Gravitas Ventures presents a film directed by Elfar Adalsteins and written by Michael Armbruster. No MPAA rating. Running time: 96 minutes. Available on demand starting Friday.

“End of Sentence” opens in an Alabama prison where convicted auto thief Sean Fogle (Lerman) is meeting with his Irish immigrant mother, Anna (Andrea Irvine), who is dying of cancer. Shortly thereafter, Anna passes away. When Sean is released from prison, his father is waiting for him and tells him his mother left him a house in Ireland, and her dying wish was for Frank and Sean to fly to her homeland, claim the house and scatter her ashes on a rural lake north of Dublin. Sean wants nothing to do with Frank or the plan, but in need of funds to travel to California for a job, he agrees to accompany Frank to Ireland in exchange for airfare and expenses to go out West and never see Frank again.

Of course, it’s not going to be as simple as just flying to Ireland, checking out the house, driving to the lake and scattering the ashes. At a pub gathering of Anna’s Irish relatives who couldn’t make it to the services in America, Frank learns a troubling secret about Anna’s past, while Sean hooks up with a young woman named Jewel (Sarah Bolger) at the end of the bar who has a story of her own. (Maybe two stories). Jewel joins Frank and Sean on the road trip, leading to a beautiful sequence at another Irish pub (spoiler alert: there are a few pubs in Ireland) in which a group playing the Pogues’ “Dirty Old Town” invites Jewel to join them, and she turns out to have the voice of an angel.

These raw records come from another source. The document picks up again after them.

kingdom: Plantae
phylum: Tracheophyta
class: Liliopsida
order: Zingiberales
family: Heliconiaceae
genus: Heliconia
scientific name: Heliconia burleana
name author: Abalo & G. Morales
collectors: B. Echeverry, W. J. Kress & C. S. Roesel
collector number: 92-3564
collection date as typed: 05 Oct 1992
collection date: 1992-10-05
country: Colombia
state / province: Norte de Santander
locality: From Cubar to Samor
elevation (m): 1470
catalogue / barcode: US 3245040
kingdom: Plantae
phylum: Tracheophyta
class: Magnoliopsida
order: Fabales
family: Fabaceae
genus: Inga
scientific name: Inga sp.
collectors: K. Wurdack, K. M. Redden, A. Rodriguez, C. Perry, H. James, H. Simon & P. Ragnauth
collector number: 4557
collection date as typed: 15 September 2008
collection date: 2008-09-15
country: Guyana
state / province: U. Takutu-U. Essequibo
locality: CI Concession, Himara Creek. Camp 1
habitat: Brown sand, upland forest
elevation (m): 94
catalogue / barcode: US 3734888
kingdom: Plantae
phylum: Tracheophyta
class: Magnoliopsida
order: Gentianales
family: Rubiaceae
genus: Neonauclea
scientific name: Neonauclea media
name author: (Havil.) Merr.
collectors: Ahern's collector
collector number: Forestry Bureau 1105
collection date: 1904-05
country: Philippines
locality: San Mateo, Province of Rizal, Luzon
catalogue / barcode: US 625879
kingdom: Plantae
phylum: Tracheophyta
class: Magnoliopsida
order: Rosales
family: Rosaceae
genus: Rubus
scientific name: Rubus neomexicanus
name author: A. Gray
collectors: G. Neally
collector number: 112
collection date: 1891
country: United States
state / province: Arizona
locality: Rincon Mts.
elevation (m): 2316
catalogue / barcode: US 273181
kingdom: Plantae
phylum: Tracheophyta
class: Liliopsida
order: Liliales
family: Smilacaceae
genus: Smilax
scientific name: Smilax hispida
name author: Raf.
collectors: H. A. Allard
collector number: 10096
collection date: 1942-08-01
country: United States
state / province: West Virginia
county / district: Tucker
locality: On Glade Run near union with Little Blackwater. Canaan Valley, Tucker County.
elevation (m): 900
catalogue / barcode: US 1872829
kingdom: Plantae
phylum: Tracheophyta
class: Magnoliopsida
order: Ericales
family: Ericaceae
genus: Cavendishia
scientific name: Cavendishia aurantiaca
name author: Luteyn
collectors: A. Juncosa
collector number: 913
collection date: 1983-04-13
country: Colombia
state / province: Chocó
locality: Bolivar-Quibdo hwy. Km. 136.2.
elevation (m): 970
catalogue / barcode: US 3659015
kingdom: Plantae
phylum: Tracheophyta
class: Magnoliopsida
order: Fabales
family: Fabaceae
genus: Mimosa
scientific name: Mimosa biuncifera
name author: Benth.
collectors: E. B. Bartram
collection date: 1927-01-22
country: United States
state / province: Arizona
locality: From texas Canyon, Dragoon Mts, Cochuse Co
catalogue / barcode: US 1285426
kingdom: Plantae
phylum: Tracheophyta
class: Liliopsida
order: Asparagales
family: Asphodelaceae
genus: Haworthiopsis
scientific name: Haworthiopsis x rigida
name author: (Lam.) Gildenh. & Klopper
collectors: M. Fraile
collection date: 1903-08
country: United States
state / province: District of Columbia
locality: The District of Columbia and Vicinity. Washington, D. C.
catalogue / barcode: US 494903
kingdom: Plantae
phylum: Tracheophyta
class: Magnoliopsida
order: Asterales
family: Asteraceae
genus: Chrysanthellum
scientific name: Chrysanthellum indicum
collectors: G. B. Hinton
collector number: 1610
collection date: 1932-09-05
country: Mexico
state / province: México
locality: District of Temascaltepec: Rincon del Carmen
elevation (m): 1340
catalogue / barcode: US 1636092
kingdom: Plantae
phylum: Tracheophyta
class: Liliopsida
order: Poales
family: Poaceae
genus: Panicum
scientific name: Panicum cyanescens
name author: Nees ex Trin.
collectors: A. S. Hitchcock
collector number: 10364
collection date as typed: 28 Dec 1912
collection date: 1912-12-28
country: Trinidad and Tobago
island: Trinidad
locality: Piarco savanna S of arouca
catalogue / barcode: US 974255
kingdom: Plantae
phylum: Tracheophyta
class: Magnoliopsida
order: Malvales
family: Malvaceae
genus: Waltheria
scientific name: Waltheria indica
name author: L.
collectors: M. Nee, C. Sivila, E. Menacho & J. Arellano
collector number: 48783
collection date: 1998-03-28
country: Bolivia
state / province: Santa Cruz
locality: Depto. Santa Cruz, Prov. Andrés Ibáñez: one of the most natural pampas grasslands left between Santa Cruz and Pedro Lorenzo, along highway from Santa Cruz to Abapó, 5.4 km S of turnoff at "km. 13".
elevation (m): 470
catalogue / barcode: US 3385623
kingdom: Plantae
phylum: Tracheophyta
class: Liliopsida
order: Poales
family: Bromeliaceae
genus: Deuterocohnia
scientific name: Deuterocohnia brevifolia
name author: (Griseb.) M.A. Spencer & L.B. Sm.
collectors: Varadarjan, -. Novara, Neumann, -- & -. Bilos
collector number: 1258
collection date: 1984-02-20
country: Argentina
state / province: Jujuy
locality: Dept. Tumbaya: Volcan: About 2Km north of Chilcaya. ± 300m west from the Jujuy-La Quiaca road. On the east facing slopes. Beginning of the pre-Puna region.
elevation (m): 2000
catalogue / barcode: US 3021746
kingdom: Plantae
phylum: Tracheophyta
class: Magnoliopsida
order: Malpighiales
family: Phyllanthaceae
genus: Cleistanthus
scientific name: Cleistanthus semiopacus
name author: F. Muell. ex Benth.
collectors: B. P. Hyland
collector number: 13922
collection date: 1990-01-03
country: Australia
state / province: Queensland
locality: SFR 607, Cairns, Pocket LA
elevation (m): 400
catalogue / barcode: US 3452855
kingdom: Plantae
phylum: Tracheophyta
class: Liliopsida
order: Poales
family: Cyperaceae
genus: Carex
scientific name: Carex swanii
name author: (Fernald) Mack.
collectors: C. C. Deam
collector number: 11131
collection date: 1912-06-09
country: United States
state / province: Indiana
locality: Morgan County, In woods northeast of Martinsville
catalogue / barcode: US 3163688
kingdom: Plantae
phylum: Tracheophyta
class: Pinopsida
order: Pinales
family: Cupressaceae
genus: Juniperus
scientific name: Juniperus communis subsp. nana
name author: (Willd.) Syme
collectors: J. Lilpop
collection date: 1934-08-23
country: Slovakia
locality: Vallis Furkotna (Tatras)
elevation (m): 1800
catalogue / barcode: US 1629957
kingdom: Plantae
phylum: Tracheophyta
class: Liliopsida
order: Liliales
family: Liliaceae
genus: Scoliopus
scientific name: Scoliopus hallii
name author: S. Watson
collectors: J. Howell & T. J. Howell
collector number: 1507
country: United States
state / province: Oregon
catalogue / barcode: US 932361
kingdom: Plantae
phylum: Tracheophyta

Mostly, though, “End of Sentence” is about the long and complicated history between father and son. John Hawkes adds to the long list of expertly crafted character acting, doing so much with a small physical tic or a turn of a phrase. Logan Lerman’s broader angry-young-man act plays well off of Hawkes’ quiet intensity. We know where “End of Sentence” is going right until the final moment, but it was a trip well worth taking.